Last year’s program was truly a celebration of Geoff [Nuttall], and all the music and people and composers who he loved. Moving forward, that spirit will continue to guide things, and I hope to take it even further. For me, range is incredibly crucial. Every twist and turn of my career has broadened my musical worldview. It’s brought me so much joy to discover ties between the music of now and great music of the past. Nothing makes you appreciate Haydn more, for example, than hearing his impact on composers today. There’s a through-thread weaving centuries. We tend to look back on works by Mozart or Beethoven or Schubert as snapshots of brilliance that need to be revisited and studied and recreated—yet they’re really part of an evolving timeline.
As you know, many presenters nationwide are worried about, or even struggling with, declining audience numbers. What’s going to be your secret sauce for retention?
As a presenter and a programmer, it’s necessary to remember that music is, at its core, a way for people to gather in person and enjoy something collectively. It’s about having something to discuss, a way to build community—to remain close to loved ones and create common ground. If these ideas remain at the foundation of one’s philosophy, I believe that music will remain vital, even in times as challenging as these. My personal plan is to ensure music is presented thoughtfully, especially with that aforementioned range. Living composers can’t be left out, yet great works of the past must be presented, too. We can’t recklessly move into the avant-garde, just for the sake of being on the cutting-edge.

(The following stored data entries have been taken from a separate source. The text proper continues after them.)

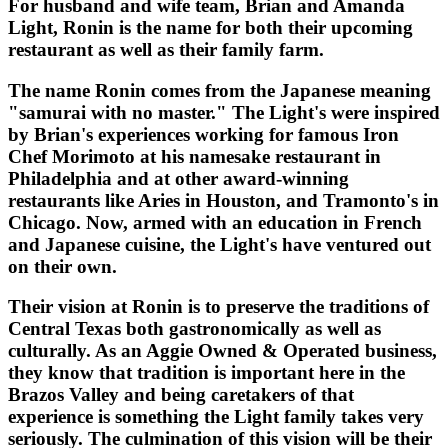
For husband and wife team, Brian and Amanda
Light, Ronin is the name for both their upcoming
restaurant as well as their family farm.
The name Ronin comes from the Japanese meaning
"samurai with no master." The Light's were inspired
by Brian's experiences working for famous Iron
Chef Morimoto at his namesake restaurant in
Philadelphia and at other award-winning
restaurants like Aries in Houston, and Tramonto's in
Chicago. Now, armed with an education in French
and Japanese cuisine, the Light's have ventured out
on their own.
Their vision at Ronin is to preserve the traditions of
Central Texas both gastronomically as well as
culturally. As an Aggie Owned & Operated business,
they know that tradition is important here in the
Brazos Valley and being caretakers of that
experience is something the Light family takes very
seriously. The culmination of this vision will be their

So it’s really all about the audience.
I’ll say that when I’m playing music—whether in performance or rehearsing, or composing, I try to approach everything as a listener first. It’s an almost disembodied experience. I’m trying to hear the music from the outside and in a greater context. I’m constantly thinking: Is this worth it? Is it meaningful enough? Are these notes and rhythms and harmonies worth the time and money that people spent to get to the theater? My time with Kronos has amplified these feelings. It’s been an eye-opening experience. No matter who is paying attention, this quartet strives to make things better—to draw people’s attention to issues that need attention. Chamber music has the power to be a force for good and a vehicle for activism. Being part of that has really lit a fire under me.